- Born: April 12, 1952 (age 74) St. John's, Newfoundland and Labrador
- Education: Memorial University of Newfoundland Ryerson Polytechnical Institute (now Toronto Metropolitan University)
- Occupation: Journalist
- Spouse(s): Sylvie Goulet (1980-div.) Dawna Friesen (div.)

= Tom Kennedy (journalist) =

Canadian television journalist (born 1952)

Tom Kennedy (born April 12, 1952) is a former Canadian television journalist, who was associated over the course of his career with both CBC News and CTV News.
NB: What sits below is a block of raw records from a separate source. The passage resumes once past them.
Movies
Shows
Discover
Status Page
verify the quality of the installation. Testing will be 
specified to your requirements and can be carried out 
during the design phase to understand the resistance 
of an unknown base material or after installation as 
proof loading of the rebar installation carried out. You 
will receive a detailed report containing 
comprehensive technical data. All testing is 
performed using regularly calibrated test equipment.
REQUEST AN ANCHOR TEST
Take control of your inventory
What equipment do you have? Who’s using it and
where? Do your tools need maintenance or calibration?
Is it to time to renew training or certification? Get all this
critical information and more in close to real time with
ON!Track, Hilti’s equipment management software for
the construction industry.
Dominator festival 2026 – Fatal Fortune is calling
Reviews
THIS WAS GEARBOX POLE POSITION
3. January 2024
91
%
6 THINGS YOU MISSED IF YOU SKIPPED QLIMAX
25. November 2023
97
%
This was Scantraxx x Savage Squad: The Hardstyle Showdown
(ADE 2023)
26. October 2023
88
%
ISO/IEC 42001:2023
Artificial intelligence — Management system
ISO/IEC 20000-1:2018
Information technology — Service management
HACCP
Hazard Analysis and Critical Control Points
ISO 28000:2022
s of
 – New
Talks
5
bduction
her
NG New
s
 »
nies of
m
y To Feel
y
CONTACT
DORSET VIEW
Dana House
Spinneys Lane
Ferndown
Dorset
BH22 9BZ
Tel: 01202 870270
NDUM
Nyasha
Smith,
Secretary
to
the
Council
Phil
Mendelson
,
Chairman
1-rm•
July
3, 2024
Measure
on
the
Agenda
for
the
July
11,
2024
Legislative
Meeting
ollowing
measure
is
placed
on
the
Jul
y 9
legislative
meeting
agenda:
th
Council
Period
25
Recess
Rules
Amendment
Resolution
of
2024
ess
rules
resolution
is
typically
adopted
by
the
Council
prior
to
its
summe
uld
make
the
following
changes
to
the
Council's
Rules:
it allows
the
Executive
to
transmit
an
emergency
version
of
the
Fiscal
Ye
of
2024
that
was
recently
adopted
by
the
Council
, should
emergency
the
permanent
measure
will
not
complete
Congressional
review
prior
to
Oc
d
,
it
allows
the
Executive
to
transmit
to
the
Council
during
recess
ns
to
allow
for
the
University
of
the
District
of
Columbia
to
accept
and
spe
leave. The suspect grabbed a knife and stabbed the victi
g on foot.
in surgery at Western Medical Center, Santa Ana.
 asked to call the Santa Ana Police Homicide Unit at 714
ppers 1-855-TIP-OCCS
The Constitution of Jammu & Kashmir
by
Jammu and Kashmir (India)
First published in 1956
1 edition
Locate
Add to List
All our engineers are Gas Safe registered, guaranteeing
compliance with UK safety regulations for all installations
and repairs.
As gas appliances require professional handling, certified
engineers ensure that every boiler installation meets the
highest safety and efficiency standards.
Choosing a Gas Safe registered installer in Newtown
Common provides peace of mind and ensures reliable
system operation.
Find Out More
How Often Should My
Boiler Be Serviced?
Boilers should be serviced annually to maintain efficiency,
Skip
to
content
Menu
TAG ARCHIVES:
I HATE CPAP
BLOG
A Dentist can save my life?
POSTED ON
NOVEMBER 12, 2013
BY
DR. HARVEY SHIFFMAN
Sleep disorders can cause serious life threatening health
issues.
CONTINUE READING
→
Born in St. John's, Newfoundland, Kennedy was educated at Memorial University of Newfoundland and at Ryerson Polytechnical Institute where he received a Bachelor of Arts in journalism. He began working at The Globe and Mail as an editor and reporter. He then moved on to CBC News in 1976 where he spent the next twenty-five years.

He was one of the few Canadian journalists present when the crisis in Tiananmen Square hit in Beijing, in June 1989. He won the Gemini Award for Best News Reportage at the 4th Gemini Awards, for his coverage of Tiananmen Square. He later won a second Gemini Award for Best News Reportage at the 14th Gemini Awards in 1999.

In 2001, he became the CTV News bureau chief in London, England and spent the next dozen years covering major international events. Beginning in 2012, he was based out of Toronto, doing documentaries for CTV's newsmagazine series W5, for which he won a Canadian Screen Award for Best Host or Interviewer in a News or Information Program or Series at the 3rd Canadian Screen Awards in 2015. He left CTV in 2015, following a round of staffing cutbacks.

He was formerly married to Global National anchor Dawna Friesen, and is now divorced.